Calculate Statistics for a Transaction Database with Utility and Time Period Information (SPMF documentation)
This example explains how to calculate statistics for a transaction database with utility and time period information using the SPMF open-source data mining library.
How to run this example?
- If you are using the graphical interface, (1) choose the "Calculate_stats_for_a_transaction_database_with_utility_period" algorithm, (2) choose the input file DB_FOSHU.txt (3) click "Run algorithm".
- If you want to execute this example from the command
line, then execute this command:
java -jar spmf.jar run Calculate_stats_for_a_transaction_database_with_utility_period DB_FOSHU.txt no_output_file in a folder containing spmf.jar and the input file DB_FOSHU.txt. - If you are using the source code version of SPMF, launch the file "MainTestStatsUtilityPeriodDB.java" in the package ca.pfv.SPMF.tests.
What is this tool?
This tool is a tool for generating statistics about a transaction database that contains utility and time period information. This tool can be used to know for example what is the average length of transaction in a database, and what is the total utility of the database. This type of database is used as input by some on-hself high utility itemset mining algorithms such as FOSHU.
What is the input?
The input is a transaction database with information about the utility of items and their shelf time time. For example, let's consider the following database consisting of 5 transactions (t1,t2, ..., t5) and 7 items (1, 2, 3, 4, 5, 6, 7). This database is provided in the text file "DB_FOSHU.txt" in the package ca.pfv.spmf.tests of the SPMF distribution.
Transaction | Items | Transaction utility (positive) | Item utilities for this transaction | Time period |
t1 | 1 3 4 | 3 | -5 1 2 | 0 |
t2 | 1 3 5 7 | 17 | -10 6 6 5 | 0 |
t3 | 1 2 3 4 5 6 | 25 | -5 4 1 12 3 5 | 1 |
t4 | 2 3 4 5 | 20 | 8 3 6 3 | 1 |
t5 | 2 3 5 7 | 11 | 4 2 3 2 | 2 |
Each line of the database represents a transaction and contains the following information:
- a set of items (the second column of the table),
- the sum of the utilities (e.g. profit) of items having positive utilities in this transaction (the third column of the table),
- the utility of each item for this transaction (e.g. profit generated by this item for this transaction)(the fourth column of the table).

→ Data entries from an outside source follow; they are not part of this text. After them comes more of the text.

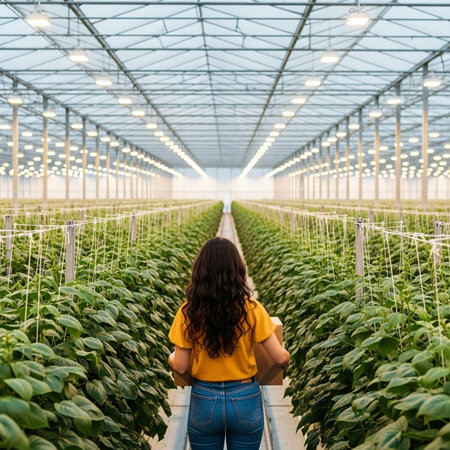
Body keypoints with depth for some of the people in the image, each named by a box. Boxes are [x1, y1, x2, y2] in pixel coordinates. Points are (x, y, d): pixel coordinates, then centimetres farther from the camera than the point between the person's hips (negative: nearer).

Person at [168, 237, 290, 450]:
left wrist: (171, 358, 17)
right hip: (245, 400, 0)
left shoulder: (188, 312, -11)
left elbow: (180, 367, -6)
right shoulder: (252, 310, -13)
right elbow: (280, 358, -9)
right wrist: (286, 361, 15)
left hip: (204, 401, 0)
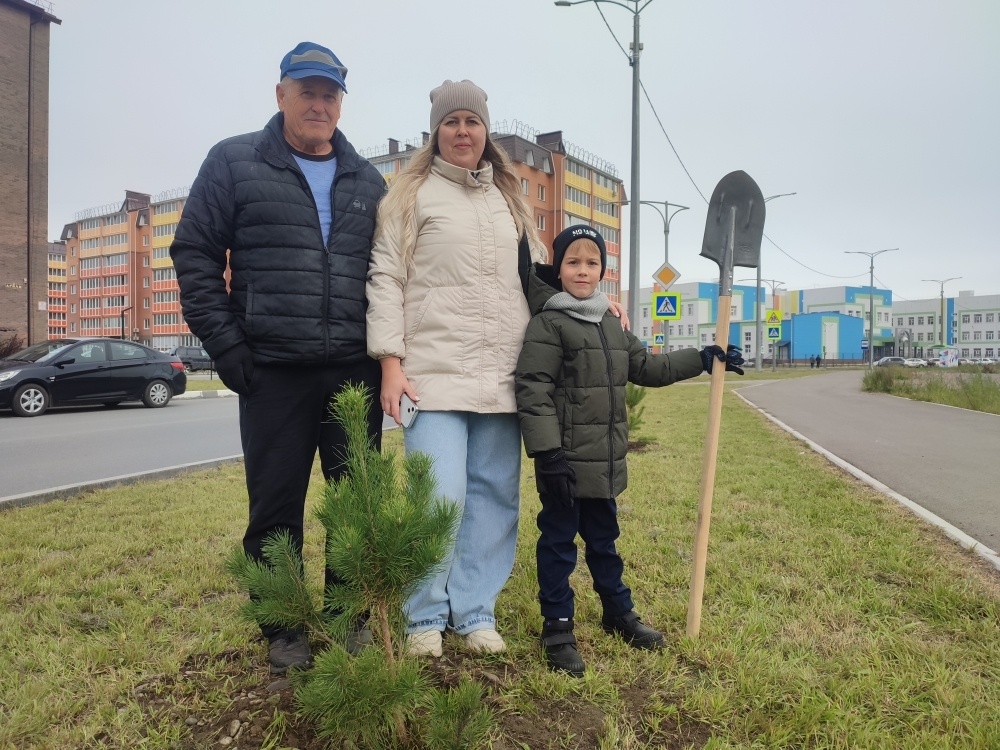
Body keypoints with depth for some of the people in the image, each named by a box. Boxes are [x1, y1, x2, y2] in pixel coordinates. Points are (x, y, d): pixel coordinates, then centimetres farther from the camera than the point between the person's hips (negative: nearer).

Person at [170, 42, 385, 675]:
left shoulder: (367, 181, 14)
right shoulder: (235, 163, 4)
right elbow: (195, 254, 1)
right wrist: (227, 346, -6)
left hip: (356, 371, 3)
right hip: (274, 372, -2)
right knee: (277, 506, 6)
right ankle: (283, 629, 24)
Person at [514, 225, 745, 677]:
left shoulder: (612, 327, 14)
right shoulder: (547, 324, -12)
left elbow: (648, 368, 22)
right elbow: (533, 390, -19)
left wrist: (703, 359, 18)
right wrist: (548, 453, -24)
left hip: (605, 461, 8)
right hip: (565, 461, -7)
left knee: (603, 538, 22)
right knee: (559, 542, 5)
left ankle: (618, 612, 38)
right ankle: (557, 627, 20)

- the time period where this transaction occurred (the fifth column).
Note that the value in the third column for each line is the sum of the positive values in the fourth column. Moreoever, note that utility values may be positive or negative integers. Time periods are values numbered 0,1,2,3..., which may represent for example periods such as "summer", "fall", "winter" and "spring".
What are real-life examples of such a database? There are several applications in real life. The main application is for customer transaction databases. Imagine that each transaction represents the items purchased by a customer. The first customer named "t1" bought items 1, 3 and 4. The amount of profit generated by the sale of each of these item is respectively -5 $, 1 $ and 2 $. The total amount of money spent in this transaction is -5 + 1 + 2 = 3 $. This transaction was done during time period "0", which may for example represents the summer.
What is the output?
The output is statistics about the transaction database. For example, if we use the tool on the previous database given as example, we get the following statistics:
---------- Utility transaction database with time information----------
Number of transations : 5
Transactions time range from: 0 to 2
Total utility : 76
Number of distinct items : 7
Maximum Id of item : 7
Average length of transaction : 4.2
Maximum length of transaction : 6
Average utility per item: 2.6666666666666665 standard deviation: 4.6222374847122865 variance: 21.365079365079364
Database density: 60.0 %
Note: the database density is calculated as the average transaction length divided by the number of distinct items.
Input file format
The input file format is defined as follows. It is a text file. Each lines represents a transaction. Each line is composed of three sections, as follows.
- First, the items contained in the transaction are listed. An item is represented by a positive integer. Each item is separated from the next item by a single space. It is assumed that all items within a same transaction (line) are sorted according to a total order (e.g. ascending order) and that no item can appear twice within the same transaction.
- Second, the symbol ":" appears and is followed by the transaction utility (an integer).
- Third, the symbol ":" appears and is followed by the utility of each item in this transaction (an integer), separated by single spaces.
- Fourth, the symbol ":" appears and is followed by a positive integer such as 0,1,2.... indicating the time period of the transaction
For example, for the previous example, the input file is defined as follows:
1 3 4:3:-5 1 2:0
1 3 5 7:17:-10 6 6 5:0
1 2 3 4 5 6:25:-5 4 1 12 3 5:1
2 3 4 5:20:8 3 6 3:1
2 3 5 7:11:4 2 3 2:2
Consider the first line. It means that the transaction {1,3, 4} has a total utility of 3 and that items 1, 3 and 4 respectively have a utility of -5, 1 and 2 in this transaction. The following lines follow the same format.